One nation socialism means tackling problems in the countryside as well as the cities
Labour success in rural areas seems oxymoronic. Yet we have won the Stroud constituency four times over the last 20 years and Stroud by every definition is at least a semi-rural seat. More rural still, Labour has consistently won constituencies like Bolsover (yes Dennis, it really is rural), Bishop Auckland and Hemsworth.
Labour also has a proud history in the rural parts of Britain. The antecedents of Labour have as much to do with the countryside as they do urban areas. Read E P Thompson, Harry Tawney or Eric Hobsbawm if you want disabusing of the classic Conservative trope that Labour is purely an urban construct. In fact the labour movement’s rural history remains terribly under-researched and undervalued. That’s why we should be proud to celebrate Tolpuddle – not just from a sense of nostalgia but also because it points us in a direction that if we want to travel in will pay dividends.
Yet part of Labour’s problems with rural areas is that we have continually undersold ourselves in regard to what we can offer the countryside. Some of the great reforming acts of Labour have involved rural areas, whether that be forming the National Parks, introducing the right to roam, or creating an agricultural policy that lasted for 30 years after 1945.
There is no better example of this than what happened under New Labour. The period between 1999 and 2004 was a golden era for rural policymaking, with delivery of very positive rural programmes and £1bn of largesse invested into ruralities. This was abundantly clear from PhD research that I undertook during my sabbatical from parliament. Rural schools were protected, the rural postal network was supported, brilliant new initiatives based on rural champions were initiated and the countryside became a place of vibrancy and excitement.

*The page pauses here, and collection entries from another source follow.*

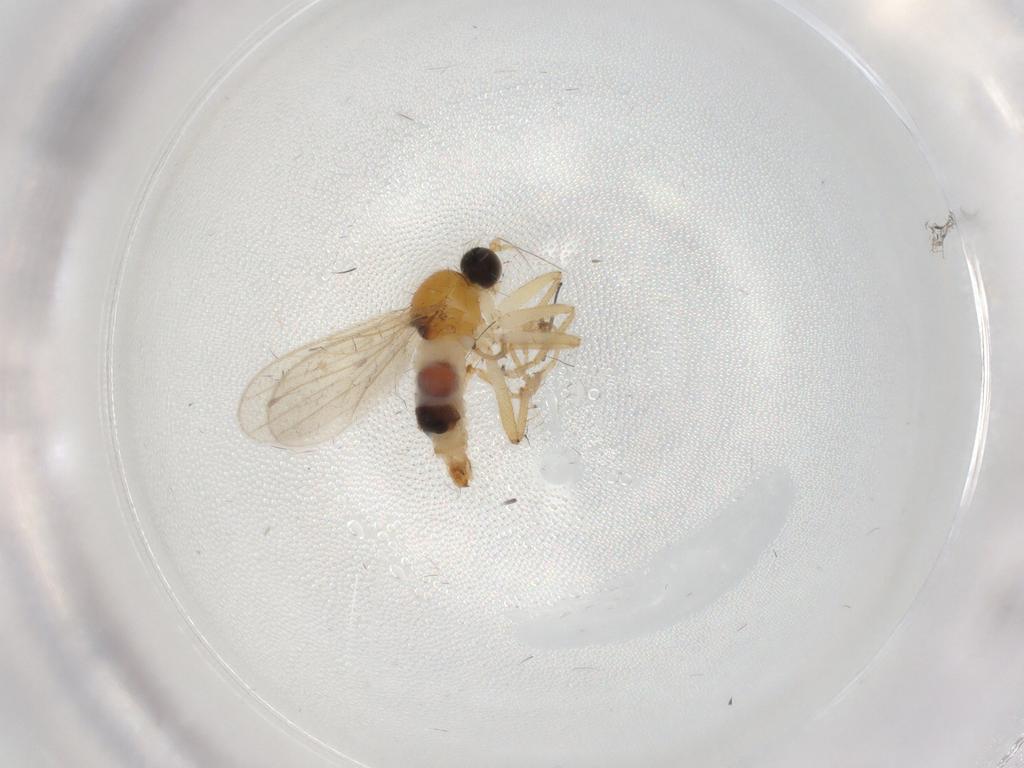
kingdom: Animalia
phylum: Arthropoda
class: Insecta
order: Diptera
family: Hybotidae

The party capitalised on this investment to some extent with rural conferences,rural manifestos and tool-kits for use by councillors elected in countryside seats. The Rural White Paper, published in 2000, was a model for what was possible in rural areas. Deliberately set in parallel with its urban counterpart, the paper – unlike its Conservative predecessor – set out in considerable detail funded proposals for rural areas, including introducing ideas such as ‘rural proofing’.
The problem was that despite the plaudits from academics, practitioners and rural communities themselves, a lack of confidence, financial cuts and losing its way in the policy field meant that Labour had virtually undone all the good it had achieved earlier by the end of its administration in 2010.

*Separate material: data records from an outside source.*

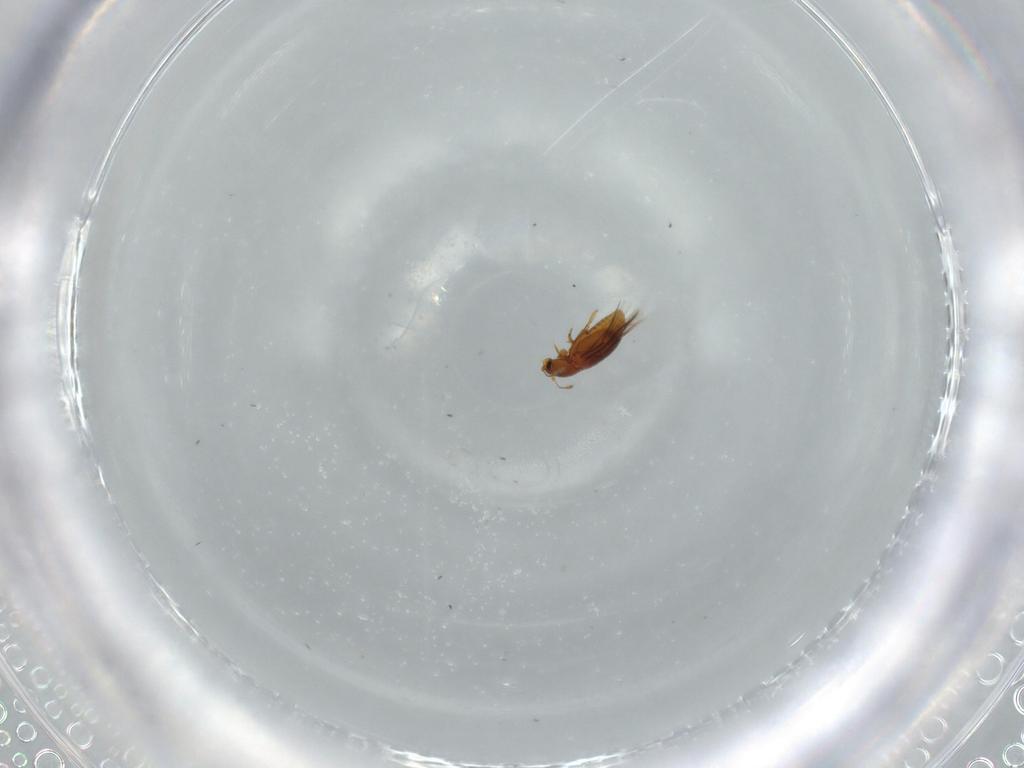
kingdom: Animalia
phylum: Arthropoda
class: Insecta
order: Coleoptera
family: Ptiliidae
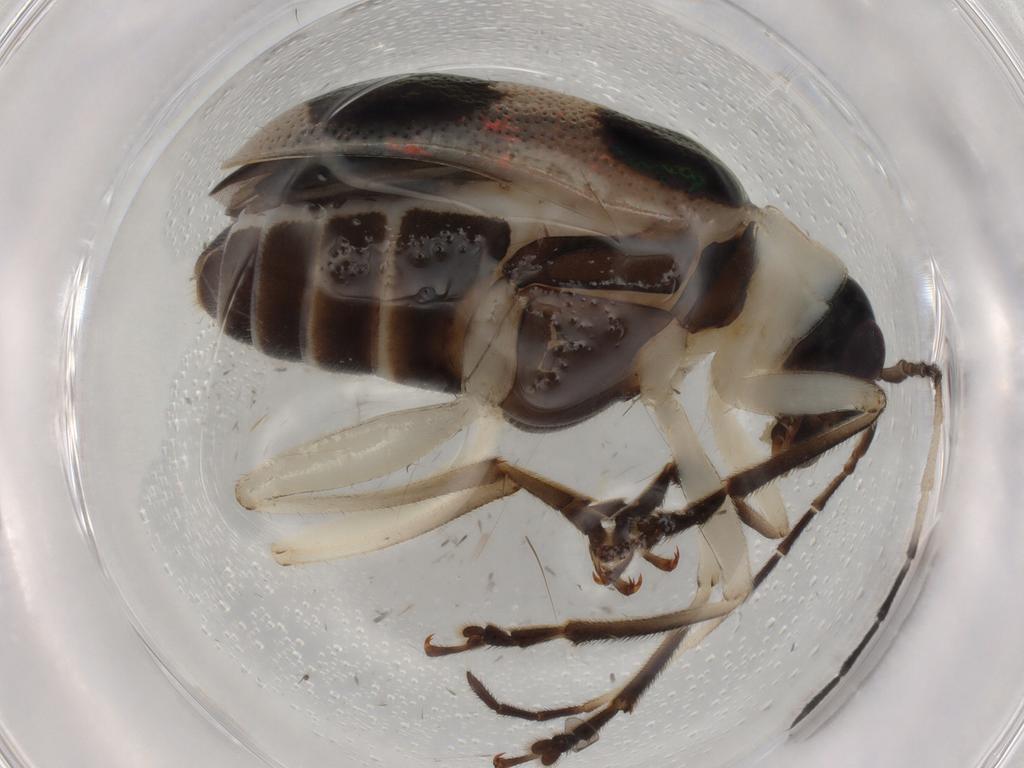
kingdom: Animalia
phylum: Arthropoda
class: Insecta
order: Coleoptera
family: Chrysomelidae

There is always a healthy debate over whether rural areas mirror urban areas in terms of the problems they face. The simple answer is yes, but the solution to those problems requires greater sensitivity and scaled intervention to make a difference. New Labour proved conclusively that with appropriate policy interventions, sufficient resources being applied and a consistency of approach then great things are possible.
If we can look beyond the sterile debate of whether or not Labour should completely disown Blairism and Brownism, then New Labour in terms of the countryside, for a time, had much to commend itself for. The reality is that rural areas could and should contribute much more to the UK’s economic, social and political fabric and should not be seen as a backwater.
So why does it matter now if Labour ignores rural areas? It can rely upon the cities and conurbations to win, can’t it? There are two reasons why this position is wrong. First, we should not only speak the language of one nation socialism – we should try to apply it in practice. Second, Labour’s situation in the countryside is far from hopeless. Some of the biggest increases in votes in the Labour vote in the recent general election occurred in rural constituencies. If the electorate are yearning for an active Labour party in their area, why aren’t we trying to provide it?